One thing that also was cut down during editing was the constant joking around between host Lofaso and team captains Faison and Brooke Williamson, most of which was cut during editing.
“You can tell that they hang out, they’re hilarious. They kind of lightened it up,” Lordman said.
He especially learned a lot from Faison, who served as his mentor for the East Coast team. She provided advice on everything from technical tips like balancing salt and acidity, to life advice, like cooking from the soul.
“She’s a beast in the kitchen, she’s a warrior,” Lordman said. “She puts a lot of heart and a lot of soul in the kitchen.”

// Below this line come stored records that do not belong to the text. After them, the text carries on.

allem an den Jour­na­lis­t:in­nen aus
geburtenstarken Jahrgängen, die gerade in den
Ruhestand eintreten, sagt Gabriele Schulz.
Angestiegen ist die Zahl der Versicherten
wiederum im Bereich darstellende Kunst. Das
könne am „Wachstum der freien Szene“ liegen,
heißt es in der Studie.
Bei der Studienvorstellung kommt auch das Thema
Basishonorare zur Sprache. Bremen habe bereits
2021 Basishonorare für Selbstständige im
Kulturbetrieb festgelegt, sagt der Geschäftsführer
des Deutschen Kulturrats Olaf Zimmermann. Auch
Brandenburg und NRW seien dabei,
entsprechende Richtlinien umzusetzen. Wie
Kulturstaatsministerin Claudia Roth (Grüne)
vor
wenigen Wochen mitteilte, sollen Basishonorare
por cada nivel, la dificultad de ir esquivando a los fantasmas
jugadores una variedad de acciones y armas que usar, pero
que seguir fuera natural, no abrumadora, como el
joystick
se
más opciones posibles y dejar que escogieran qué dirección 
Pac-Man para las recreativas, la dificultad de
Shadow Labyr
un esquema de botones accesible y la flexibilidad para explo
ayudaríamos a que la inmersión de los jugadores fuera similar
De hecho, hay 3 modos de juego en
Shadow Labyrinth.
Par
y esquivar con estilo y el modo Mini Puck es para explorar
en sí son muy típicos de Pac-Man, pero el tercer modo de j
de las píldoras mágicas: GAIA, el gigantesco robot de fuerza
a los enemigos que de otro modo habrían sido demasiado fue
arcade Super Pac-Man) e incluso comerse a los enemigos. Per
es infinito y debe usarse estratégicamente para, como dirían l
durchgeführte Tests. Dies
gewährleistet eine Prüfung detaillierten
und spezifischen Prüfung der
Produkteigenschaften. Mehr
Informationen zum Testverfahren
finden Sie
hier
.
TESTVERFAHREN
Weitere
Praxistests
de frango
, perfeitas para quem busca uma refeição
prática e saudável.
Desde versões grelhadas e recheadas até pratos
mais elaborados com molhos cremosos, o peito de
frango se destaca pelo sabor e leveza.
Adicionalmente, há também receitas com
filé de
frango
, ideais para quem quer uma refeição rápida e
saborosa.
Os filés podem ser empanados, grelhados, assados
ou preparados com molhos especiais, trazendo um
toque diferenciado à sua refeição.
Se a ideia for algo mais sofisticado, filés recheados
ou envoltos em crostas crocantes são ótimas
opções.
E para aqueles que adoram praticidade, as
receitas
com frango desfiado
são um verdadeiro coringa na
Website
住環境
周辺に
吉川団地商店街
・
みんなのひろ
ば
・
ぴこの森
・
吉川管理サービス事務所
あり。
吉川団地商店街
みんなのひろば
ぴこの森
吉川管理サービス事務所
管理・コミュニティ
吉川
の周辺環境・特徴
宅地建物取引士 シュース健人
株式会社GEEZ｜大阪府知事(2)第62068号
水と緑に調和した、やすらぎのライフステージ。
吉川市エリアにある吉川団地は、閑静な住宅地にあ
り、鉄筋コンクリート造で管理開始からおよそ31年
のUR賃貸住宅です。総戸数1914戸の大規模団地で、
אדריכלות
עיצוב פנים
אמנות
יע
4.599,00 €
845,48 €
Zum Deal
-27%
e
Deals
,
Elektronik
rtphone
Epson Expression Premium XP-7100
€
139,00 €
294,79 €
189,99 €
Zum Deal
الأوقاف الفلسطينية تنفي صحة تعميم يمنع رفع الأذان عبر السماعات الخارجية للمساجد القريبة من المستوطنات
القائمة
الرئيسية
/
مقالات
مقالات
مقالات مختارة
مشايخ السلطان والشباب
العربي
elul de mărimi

Despite the intense pressure of cooking in sometimes two timed challenges a day, Lordman said felt he was competing more against himself than the other chefs.
“Mentally, it was taxing. Your heart’s racing already. ‘What’s the challenge going to be? Who’s going home?'” Lordman said. “There are a lot of things that could go really bad. All these things are going through your head.”
In the nights off when the group of professional chefs, comprised of both East and West coast competitors, would venture out into the California nightlife for food and drink, they checked out the restaurants of some of their mentors.
Lordman said two restaurants the group visited, Playa Provisions, owned by East Coast captain Brooke Williamson, and Otium, owned by guest judge Tim Hollingsworth, were some of the best he has been to in his life.
He said being surrounded by such creative culinary inspirations also propelled him to be a better chef coming home to Pensacola.
And after securing the runner-up position, said he was proud of himself just for having the courage to go and still execute a dish every round.
“That’s what separates the chefs: knowing how to pivot, thinking on the fly, still coming up with something even though it’s completely different,” Lordman said. “That’s talent.”